- [FRAGMENT]:
*-*-*
ECLI:NL:RBDHA:2022:15165

Rechtbank Den Haag

Datum uitspraak
7 december 2022
Publicatiedatum
8 februari 2023
Zaaknummer
21/8156
Instantie
Rechtbank Den Haag
Type
Uitspraak
Rechtsgebied
Bestuursrecht
Procedures
  • Eerste aanleg - enkelvoudig
Vindplaatsen
  • Rechtspraak.nl
AI samenvatting door LexboostAutomatisch gegenereerd

Afwijzing verzoek om naturalisatie en beroep tegen bestreden besluit

In deze zaak heeft de Rechtbank Den Haag op 7 december 2022 uitspraak gedaan in een beroep tegen de afwijzing van een verzoek om naturalisatie door de Staatssecretaris van Justitie en Veiligheid. Eiseres, een zelfstandig concertvioliste, had op 15 juli 2021 een verzoek om naturalisatie ingediend, dat werd afgewezen omdat zij op dat moment niet beschikte over een geldige verblijfsvergunning. Eiseres had echter een verlengingsaanvraag voor haar verblijfsvergunning ingediend, die aanvankelijk was afgewezen, maar later werd goedgekeurd na een gegrond beroep in een vreemdelingrechtelijke procedure.
*-*-*
- [HET MATERIAAL]:
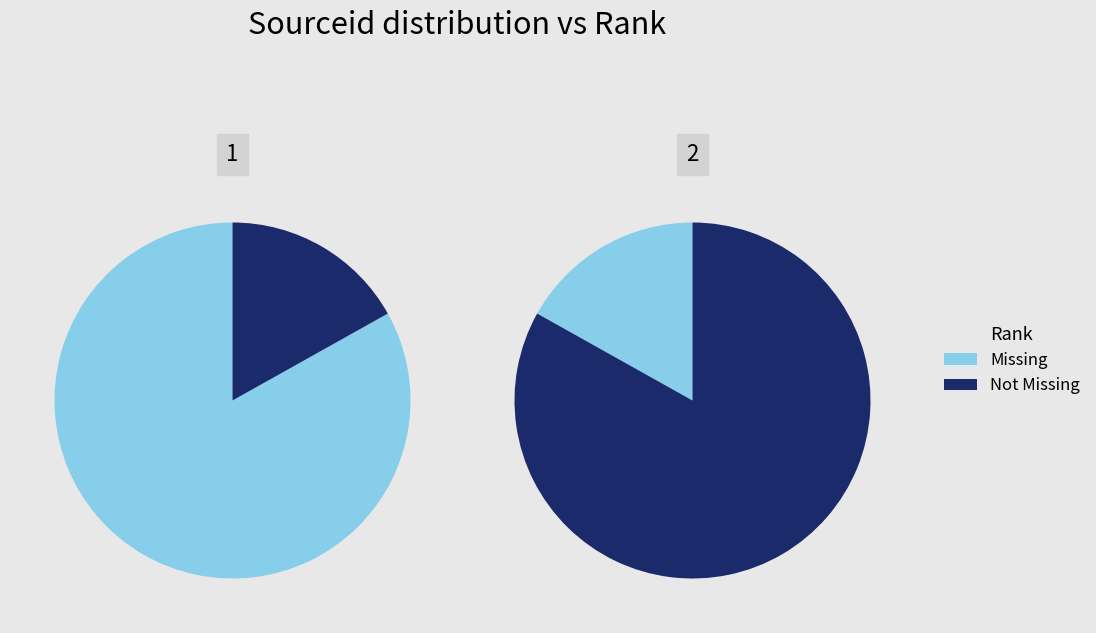

Is the sum of 2 and 1 greater than half?

Yes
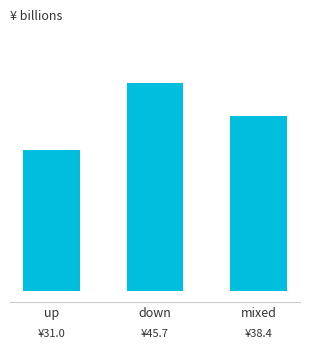

Are the bars horizontal?

No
*-*-*
- [JOUW OPDRACHT]: Vertaal de volgende zin uit het fragment over de naturalisatiezaak in het Engels: "Eiseres, een zelfstandig concertvioliste, had op 15 juli 2021 een verzoek om naturalisatie ingediend, dat werd afgewezen omdat zij op dat moment niet beschikte over een geldige verblijfsvergunning."

- [JOUW ANTWOORD]: The claimant, a self-employed concert violinist, had submitted an application for naturalization on July 15, 2021, which was rejected because at that time she did not hold a valid residence permit.